As per the given question,
α + β + γ = – b/a = 2/1
αβ + βγ + γα = c/a = -7/1
αβγ = – d/a = -14/1
Thus, from above three expressions we get the values of coefficient of polynomial.
a = 1, b = -2, c = -7, d = 14
Hence, the cubic polynomial is x³– 2x² – 7x + 14

3. If the zeroes of the polynomial x³-3x²+x+1 are a – b, a, a + b, find a and b.

Solution: We are given with the polynomial here,
p(x) = x³– 3x² + x + 1
And zeroes are given as a – b, a, a + b
Now, comparing the given polynomial with general expression, we get;
∴px³+ qx² + rx + s = x³– 3x² + x + 1
p = 1, q = -3, r = 1 and s = 1
Sum of zeroes = a – b + a + a + b
-s/p = 1 – b²
Putting the values q and p.
-(- 3)/1 = 3a
a = 1
Thus, the zeroes are 1- b, 1, 1 + b.
Now, product of zeroes = 1(1 – b)(1 + b)
-s/p = 1 – b²
-1/1 = 1 – b²
b² = 1 + 1 = 2
b = ±√2
Hence,1 – √2, 1 ,1 + √2 are the zeroes of x³– 3x² + x + 1.

4. If two zeroes of the polynomial x⁴– 6x³– 26x² +138x – 35 are 2 ±√3, find other zeroes.
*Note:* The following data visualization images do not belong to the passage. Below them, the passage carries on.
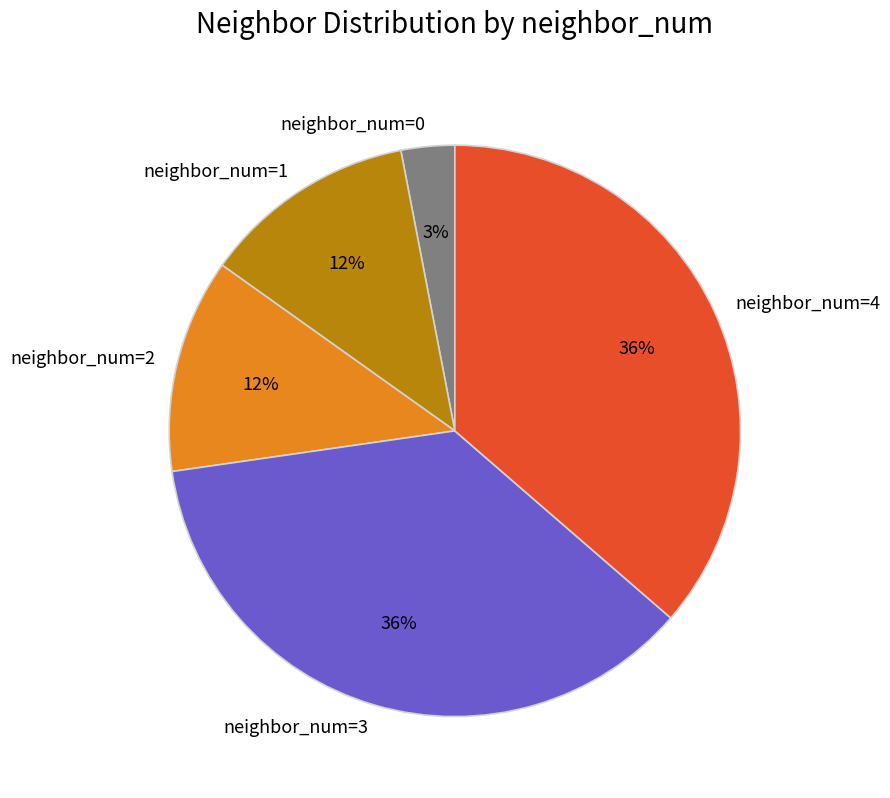

To the nearest percent, what is the difference between the largest and smallest slice percentages?

33%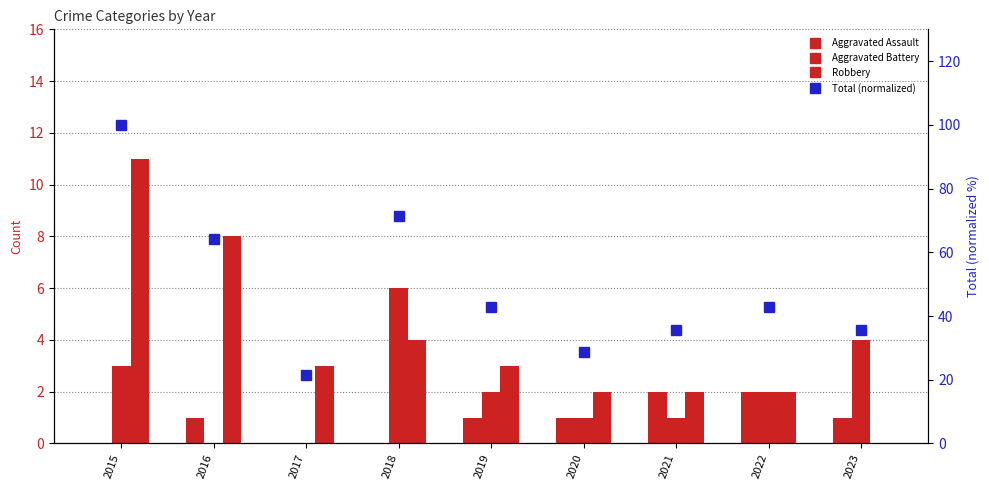

Reading right to left, transcribe all the data shown in this chart.

Aggravated Assault: 2023=1.0	2022=2.0	2021=2.0	2020=1.0	2019=1.0	2018=0.0	2017=0.0	2016=1.0	2015=0.0
Aggravated Battery: 2023=4.0	2022=2.0	2021=1.0	2020=1.0	2019=2.0	2018=6.0	2017=0.0	2016=0.0	2015=3.0
Robbery: 2023=0.0	2022=2.0	2021=2.0	2020=2.0	2019=3.0	2018=4.0	2017=3.0	2016=8.0	2015=11.0
Total (normalized): 2023=35.7	2022=42.9	2021=35.7	2020=28.6	2019=42.9	2018=71.4	2017=21.4	2016=64.3	2015=100.0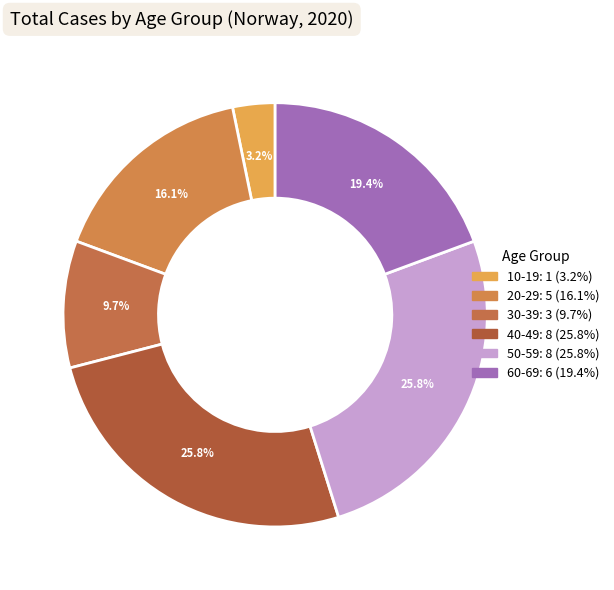

Is there any slice that represents more than half of the pie?

No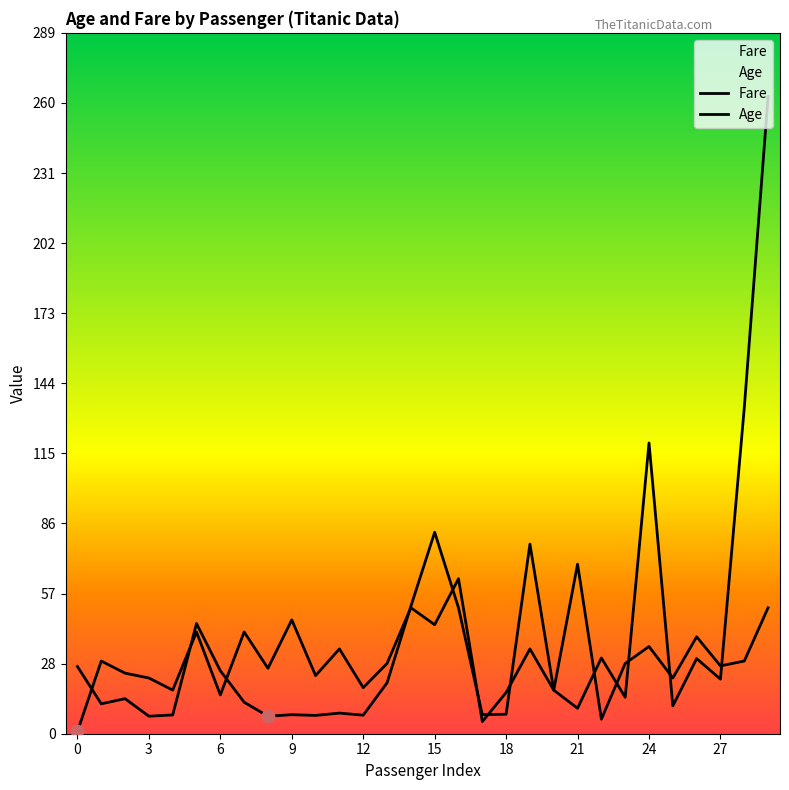

At how many categories does at least one series exceed 33?

13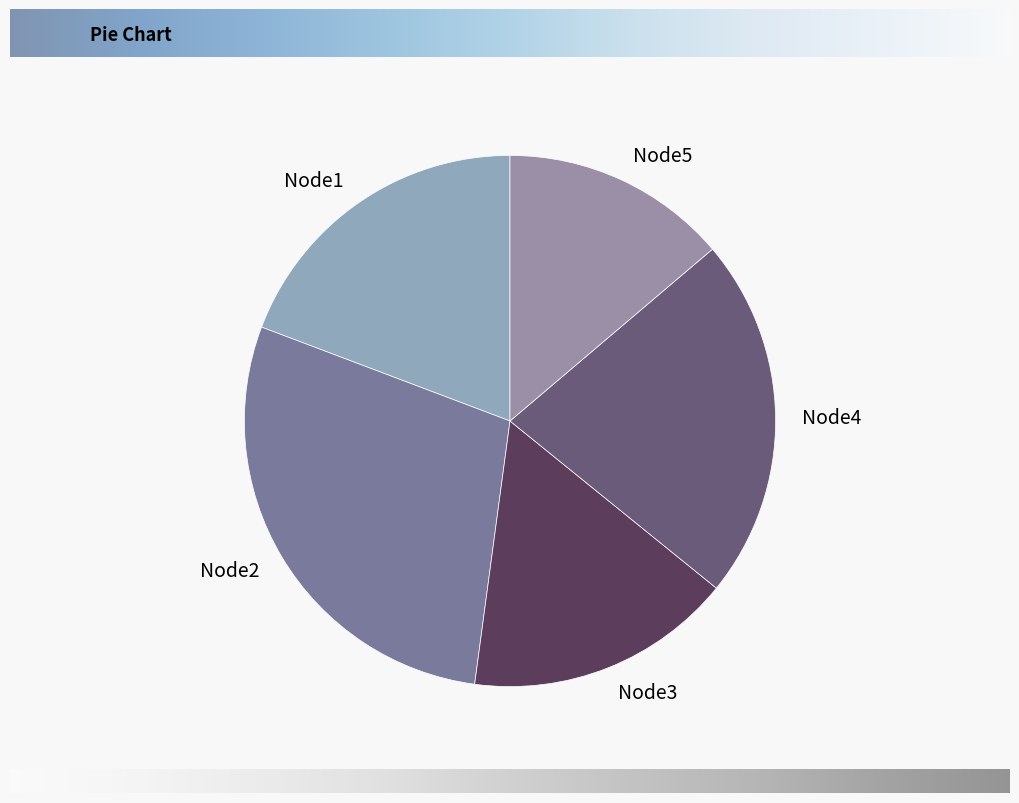

What is the largest slice in the pie chart?

Node2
Solution: Since this is a polynomial equation of degree 4, hence there will be total 4 roots.
Let f(x) = x⁴– 6x³– 26x² + 138x – 35
Since 2 + √3 and 2 – √3 are zeroes of given polynomial f(x).
∴ [x − (2 + √3)] [x − (2 – √3)] = 0
(x − 2 − √3)(x − 2 + √3) = 0
On multiplying the above equation we get,
x²– 4x + 1, this is a factor of a given polynomial f(x).
Now, if we will divide f(x) by g(x), the quotient will also be a factor of f(x) and the remainder will be 0.

So, x⁴ – 6x³– 26x² + 138x – 35 = (x²– 4x + 1)(x² – 2x − 35)
Now, on further factorizing (x² – 2x − 35) we get,
x²– (7 − 5)x − 35 = x²– 7x + 5x + 35 = 0
x(x −7) + 5(x − 7) = 0
(x + 5)(x − 7) = 0
So, its zeroes are given by:
x= − 5 and x = 7.
Therefore, all four zeroes of given polynomial equation are: 2 + √3 , 2 – √3, −5 and 7.